Problem description =
Give back the entire listing verbatim.

Data extracts =

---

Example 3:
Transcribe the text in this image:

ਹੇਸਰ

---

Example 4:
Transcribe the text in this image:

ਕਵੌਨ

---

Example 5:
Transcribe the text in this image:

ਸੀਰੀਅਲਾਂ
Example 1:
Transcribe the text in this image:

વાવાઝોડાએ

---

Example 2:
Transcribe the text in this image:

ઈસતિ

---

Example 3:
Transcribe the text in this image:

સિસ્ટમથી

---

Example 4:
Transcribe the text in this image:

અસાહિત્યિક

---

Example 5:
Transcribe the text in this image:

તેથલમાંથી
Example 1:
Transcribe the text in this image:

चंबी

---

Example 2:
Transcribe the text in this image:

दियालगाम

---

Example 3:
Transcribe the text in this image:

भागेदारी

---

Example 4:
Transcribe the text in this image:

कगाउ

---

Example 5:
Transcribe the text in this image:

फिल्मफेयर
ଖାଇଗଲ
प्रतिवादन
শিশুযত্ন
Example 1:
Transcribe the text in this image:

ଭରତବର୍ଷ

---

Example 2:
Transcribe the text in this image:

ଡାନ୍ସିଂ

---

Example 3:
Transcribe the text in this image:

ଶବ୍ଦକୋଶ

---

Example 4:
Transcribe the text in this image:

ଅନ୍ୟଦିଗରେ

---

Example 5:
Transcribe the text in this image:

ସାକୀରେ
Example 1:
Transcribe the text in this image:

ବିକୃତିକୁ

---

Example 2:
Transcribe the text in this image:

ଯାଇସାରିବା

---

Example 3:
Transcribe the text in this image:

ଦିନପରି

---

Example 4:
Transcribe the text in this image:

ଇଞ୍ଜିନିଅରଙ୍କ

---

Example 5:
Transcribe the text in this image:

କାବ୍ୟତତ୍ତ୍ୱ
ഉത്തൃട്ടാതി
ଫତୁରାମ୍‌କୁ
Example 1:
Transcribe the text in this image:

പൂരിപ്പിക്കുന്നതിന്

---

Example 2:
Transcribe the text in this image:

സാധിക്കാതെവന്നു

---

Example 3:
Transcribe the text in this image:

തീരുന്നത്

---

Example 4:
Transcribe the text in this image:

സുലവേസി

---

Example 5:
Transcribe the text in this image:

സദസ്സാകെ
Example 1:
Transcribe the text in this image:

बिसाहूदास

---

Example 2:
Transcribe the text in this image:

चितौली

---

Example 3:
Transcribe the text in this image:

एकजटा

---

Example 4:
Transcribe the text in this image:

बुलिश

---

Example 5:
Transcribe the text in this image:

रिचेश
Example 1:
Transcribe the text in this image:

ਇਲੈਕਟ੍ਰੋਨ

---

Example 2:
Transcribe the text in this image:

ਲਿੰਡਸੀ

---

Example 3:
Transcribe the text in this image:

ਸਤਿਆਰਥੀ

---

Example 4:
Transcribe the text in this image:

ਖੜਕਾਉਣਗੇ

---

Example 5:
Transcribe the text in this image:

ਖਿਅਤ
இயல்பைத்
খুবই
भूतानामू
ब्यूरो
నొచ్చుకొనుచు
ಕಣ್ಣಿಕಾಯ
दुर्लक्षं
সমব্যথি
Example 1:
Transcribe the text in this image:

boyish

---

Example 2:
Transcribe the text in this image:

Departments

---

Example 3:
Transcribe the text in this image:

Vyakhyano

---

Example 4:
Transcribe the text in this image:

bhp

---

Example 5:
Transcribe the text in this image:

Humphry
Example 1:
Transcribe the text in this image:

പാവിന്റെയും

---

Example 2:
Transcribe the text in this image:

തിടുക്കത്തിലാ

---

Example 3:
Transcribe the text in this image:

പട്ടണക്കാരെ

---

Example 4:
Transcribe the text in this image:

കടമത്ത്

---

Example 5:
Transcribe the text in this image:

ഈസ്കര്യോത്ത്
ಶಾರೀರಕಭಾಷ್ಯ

Your solution =
---

Example 3:
Transcribe the text in this image:

ਹੇਸਰ

---

Example 4:
Transcribe the text in this image:

ਕਵੌਨ

---

Example 5:
Transcribe the text in this image:

ਸੀਰੀਅਲਾਂ
Example 1:
Transcribe the text in this image:

વાવાઝોડાએ

---

Example 2:
Transcribe the text in this image:

ઈસતિ

---

Example 3:
Transcribe the text in this image:

સિસ્ટમથી

---

Example 4:
Transcribe the text in this image:

અસાહિત્યિક

---

Example 5:
Transcribe the text in this image:

તેથલમાંથી
Example 1:
Transcribe the text in this image:

चंबी

---

Example 2:
Transcribe the text in this image:

दियालगाम

---

Example 3:
Transcribe the text in this image:

भागेदारी

---

Example 4:
Transcribe the text in this image:

कगाउ

---

Example 5:
Transcribe the text in this image:

फिल्मफेयर
ଖାଇଗଲ
प्रतिवादन
শিশুযত্ন
Example 1:
Transcribe the text in this image:

ଭରତବର୍ଷ

---

Example 2:
Transcribe the text in this image:

ଡାନ୍ସିଂ

---

Example 3:
Transcribe the text in this image:

ଶବ୍ଦକୋଶ

---

Example 4:
Transcribe the text in this image:

ଅନ୍ୟଦିଗରେ

---

Example 5:
Transcribe the text in this image:

ସାକୀରେ
Example 1:
Transcribe the text in this image:

ବିକୃତିକୁ

---

Example 2:
Transcribe the text in this image:

ଯାଇସାରିବା

---

Example 3:
Transcribe the text in this image:

ଦିନପରି

---

Example 4:
Transcribe the text in this image:

ଇଞ୍ଜିନିଅରଙ୍କ

---

Example 5:
Transcribe the text in this image:

କାବ୍ୟତତ୍ତ୍ୱ
ഉത്തൃട്ടാതി
ଫତୁରାମ୍‌କୁ
Example 1:
Transcribe the text in this image:

പൂരിപ്പിക്കുന്നതിന്

---

Example 2:
Transcribe the text in this image:

സാധിക്കാതെവന്നു

---

Example 3:
Transcribe the text in this image:

തീരുന്നത്

---

Example 4:
Transcribe the text in this image:

സുലവേസി

---

Example 5:
Transcribe the text in this image:

സദസ്സാകെ
Example 1:
Transcribe the text in this image:

बिसाहूदास

---

Example 2:
Transcribe the text in this image:

चितौली

---

Example 3:
Transcribe the text in this image:

एकजटा

---

Example 4:
Transcribe the text in this image:

बुलिश

---

Example 5:
Transcribe the text in this image:

रिचेश
Example 1:
Transcribe the text in this image:

ਇਲੈਕਟ੍ਰੋਨ

---

Example 2:
Transcribe the text in this image:

ਲਿੰਡਸੀ

---

Example 3:
Transcribe the text in this image:

ਸਤਿਆਰਥੀ

---

Example 4:
Transcribe the text in this image:

ਖੜਕਾਉਣਗੇ

---

Example 5:
Transcribe the text in this image:

ਖਿਅਤ
இயல்பைத்
খুবই
भूतानामू
ब्यूरो
నొచ్చుకొనుచు
ಕಣ್ಣಿಕಾಯ
दुर्लक्षं
সমব্যথি
Example 1:
Transcribe the text in this image:

boyish

---

Example 2:
Transcribe the text in this image:

Departments

---

Example 3:
Transcribe the text in this image:

Vyakhyano

---

Example 4:
Transcribe the text in this image:

bhp

---

Example 5:
Transcribe the text in this image:

Humphry
Example 1:
Transcribe the text in this image:

പാവിന്റെയും

---

Example 2:
Transcribe the text in this image:

തിടുക്കത്തിലാ

---

Example 3:
Transcribe the text in this image:

പട്ടണക്കാരെ

---

Example 4:
Transcribe the text in this image:

കടമത്ത്

---

Example 5:
Transcribe the text in this image:

ഈസ്കര്യോത്ത്
ಶಾರೀರಕಭಾಷ್ಯ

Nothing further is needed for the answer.